◆ Data excerpt ◆
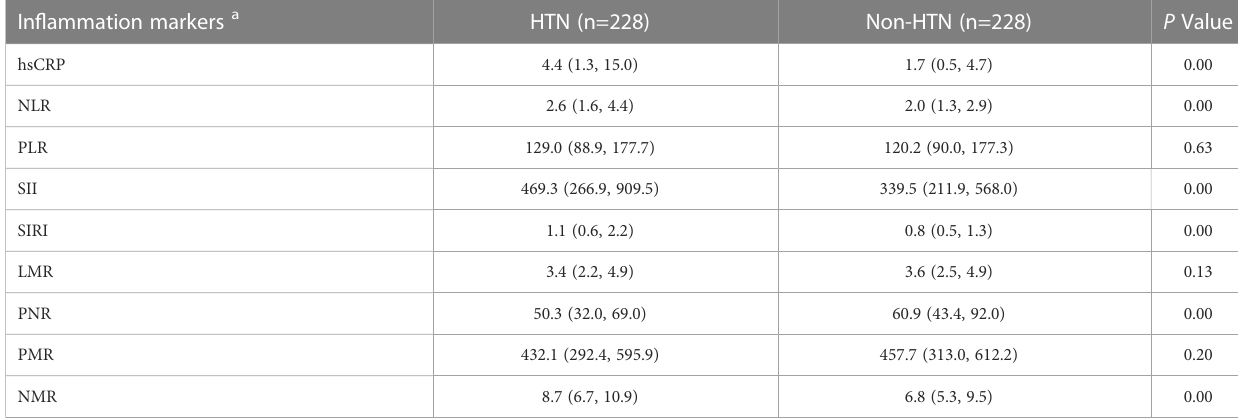
TABLE 3 In fl ammation markers of Patients in Both Groups. In fl ammation markers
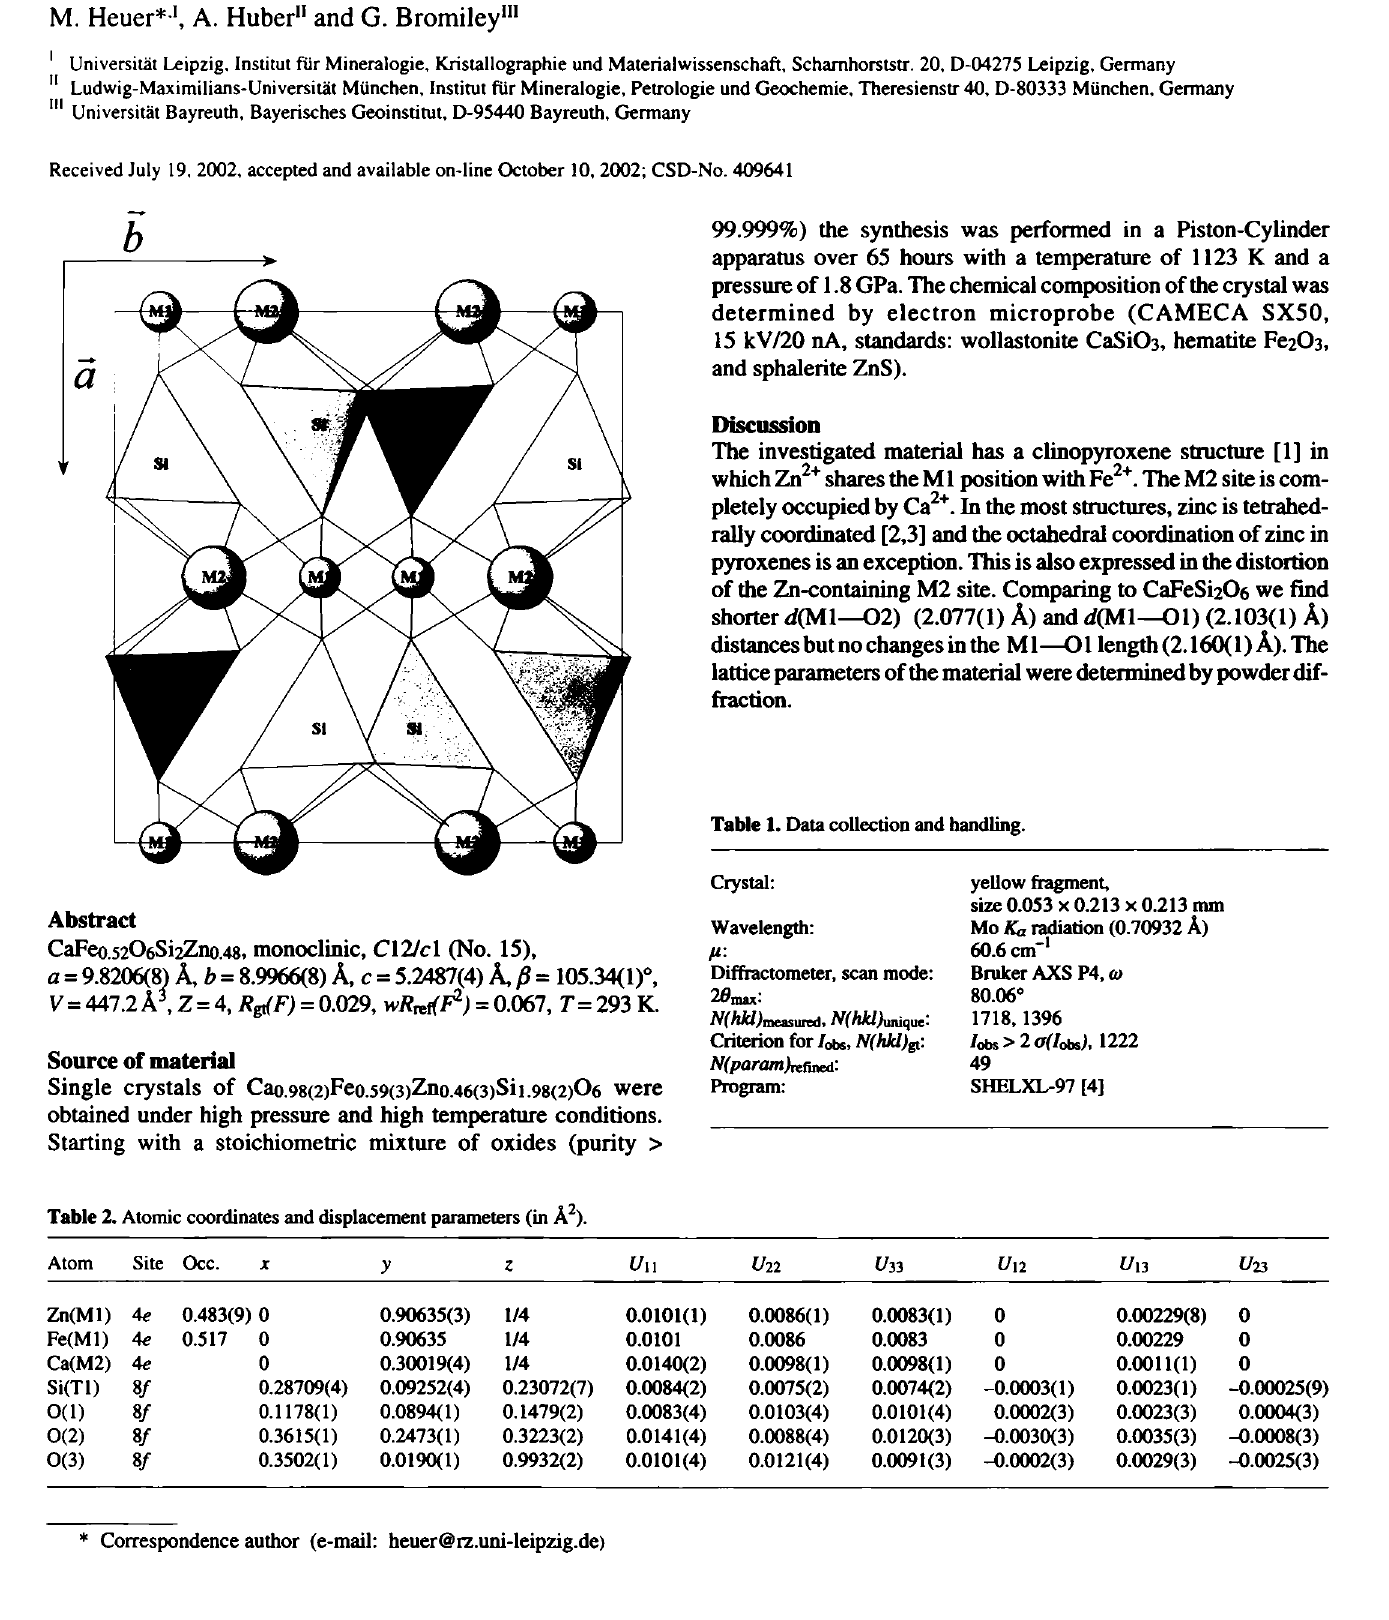
Table 2. Atomic coordinates and displacement parameters (in Â 2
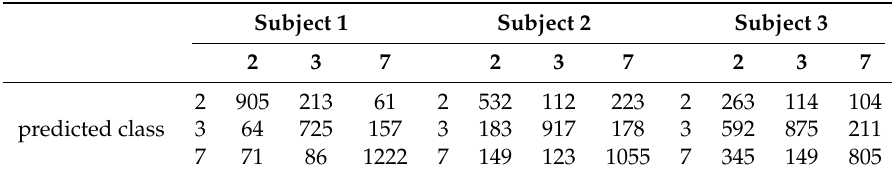
Table 5. Confusion matrices for the three subjects.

◆ Work instruction ◆
What is needed is every line of the data above, set down exactly but with the images left out.

◆ Solution to this task ◆
TABLE 3 In fl ammation markers of Patients in Both Groups. In fl ammation markers
Table 2. Atomic coordinates and displacement parameters (in Â 2
Table 5. Confusion matrices for the three subjects.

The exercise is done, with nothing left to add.